I didn't quite dare to actually run the assistant at first - didn't want to mess up my own calibration ;-) When I did try it I discovered there seem to be far fewer tweakable options than there used to be - you used to be able to adjust per 'gun' colour balance, amongst other things. All I got to pick was a white-point, which really isn't going to be of much use :/

  • I agree with this answer. If color is really important to you, get the calibration hardware. This is especially true if you are creating professional work that needs accurate color.
    – Lee Joramo
    Commented Jul 6, 2016 at 14:49
  • Great answer. Thanks very much. Color is not important enough for me to incur the expense. Having the two screens have the same (even if not "right") reproduction of colors would be what I'd be happy with.
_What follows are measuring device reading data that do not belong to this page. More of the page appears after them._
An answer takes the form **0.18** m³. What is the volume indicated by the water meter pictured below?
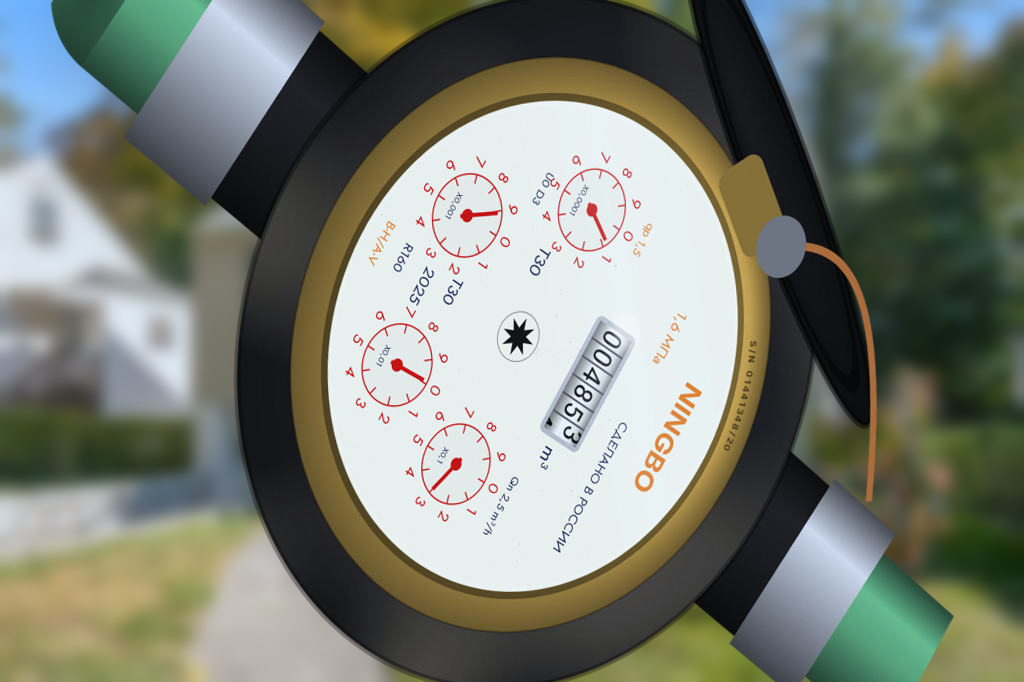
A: **4853.2990** m³
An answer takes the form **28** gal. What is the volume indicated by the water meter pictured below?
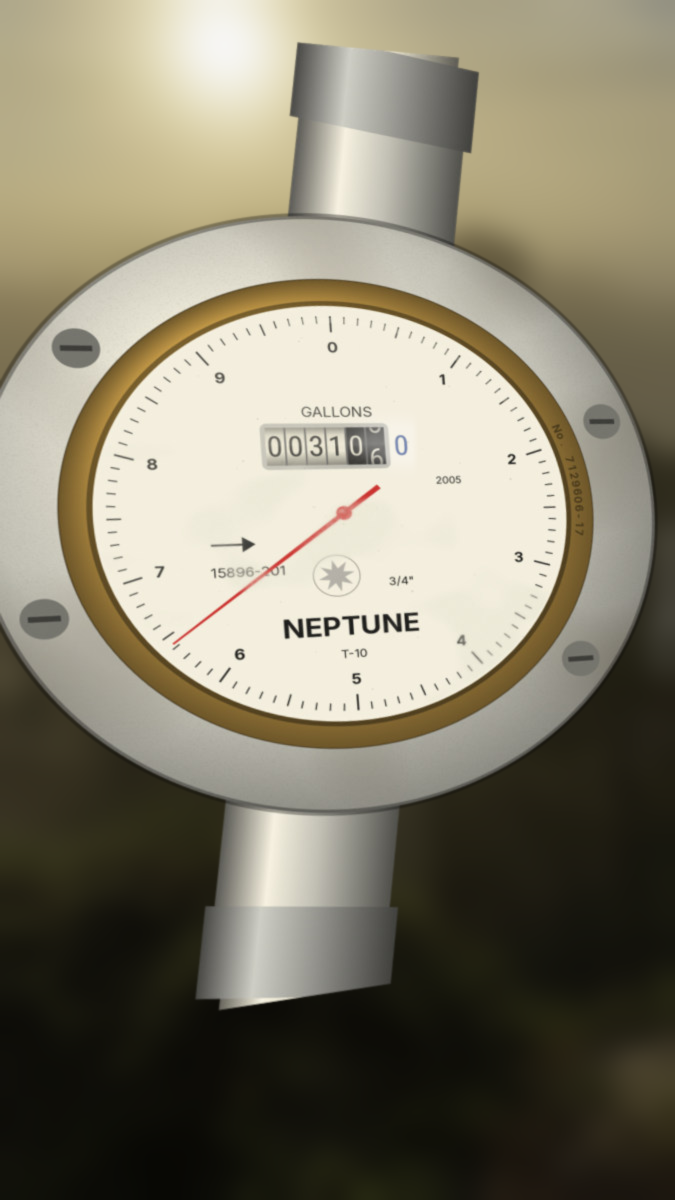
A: **31056.4** gal
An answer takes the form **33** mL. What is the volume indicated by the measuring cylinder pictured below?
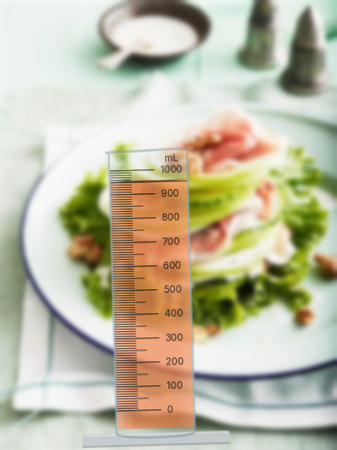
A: **950** mL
The difference is quite small, but I notice it and wondered what I can do about it. Surprised specialized hardware is a must for this, I would expect an app on my iPhone would be able to do the same? Commented Jul 6, 2016 at 15:11
  • You can only calibrate from a known point, within manufactured tolerances. Hardware colorimeters are such 'known points'. An iPhone isn't - it will suffer the same variation as screens do, really because if you only have one, then it's quite acceptable; you only notice when you have two side by side. Additionally, for such as an iPhone, you have two points of variance, the screen & also the camera. Which is correct?